The conference heard from a range of experts who have been active in researching and developing effective interventions relating to ACEs, as well as local people who understand first-hand how ACEs and trauma can affect lives.
Delegates and speakers joining Blackburn with Darwen Council came from diverse organisations including Blackpool Council, Bolton Council, Blackpool’s Centre for Early Child Development, Bangor University, Lancashire Care NHS Foundation Trust and other local grassroots organisations.
Cllr Graham Cain, Blackpool Council Cabinet Secretary and Chair of Blackpool’s Health and Wellbeing Board, said:
When children are exposed to incredibly stressful experiences, it can have a deep and long-lasting impact on their lives. However, there is so much that can be done to prevent ACEs from damaging the futures of young people.
We were delighted to host this important Public Health England conference in Blackpool. It provided an opportunity to share good practice and hear examples of innovative initiatives developed across the North West that can mitigate the potential consequences of ACEs and trauma.
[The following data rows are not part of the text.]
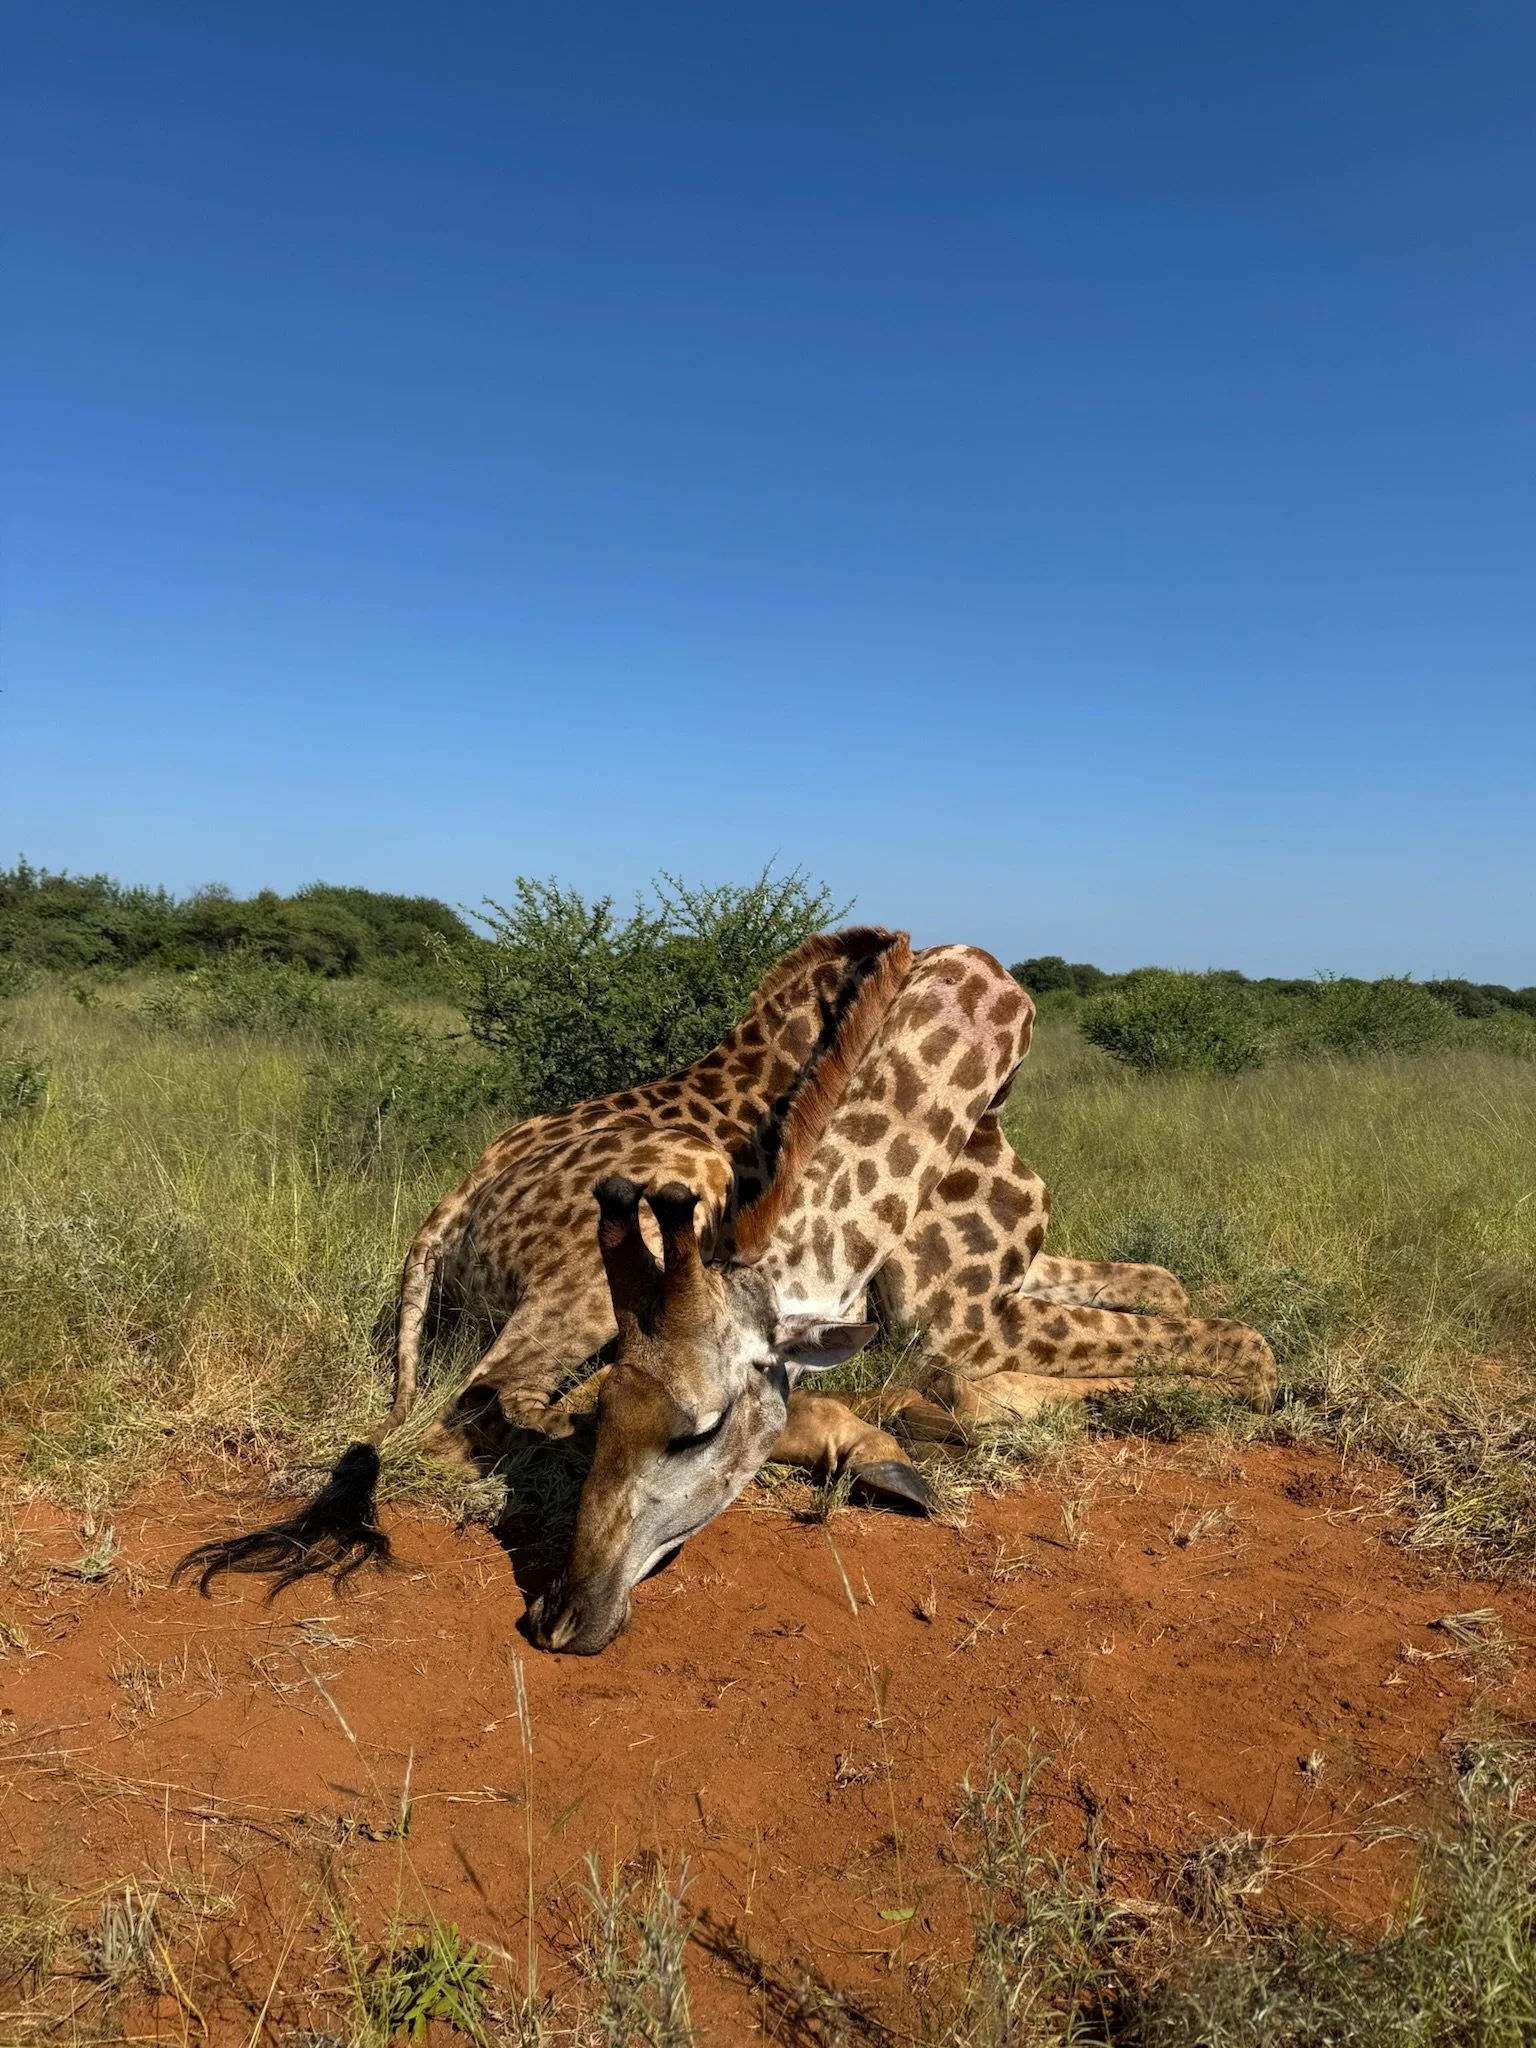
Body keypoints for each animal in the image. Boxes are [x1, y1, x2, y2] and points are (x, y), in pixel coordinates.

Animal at [176, 930, 1275, 1646]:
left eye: (697, 1431)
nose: (558, 1616)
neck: (976, 1077)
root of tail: (451, 1205)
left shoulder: (997, 1279)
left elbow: (1174, 1289)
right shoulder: (959, 1316)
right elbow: (1247, 1349)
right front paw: (956, 1411)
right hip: (617, 1246)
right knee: (476, 1408)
Councillor Brian Taylor, Executive Member for Health and Adult Social Care, said:
What must be remembered is that ACEs can be prevented. We are doing work across Blackburn with Darwen to both prevent ACEs occurring in the first place wherever possible and to prevent the consequences of them in those that have already experienced them. It was very useful for us to be represented at this event to speak to colleagues from other areas to share experiences and learning points.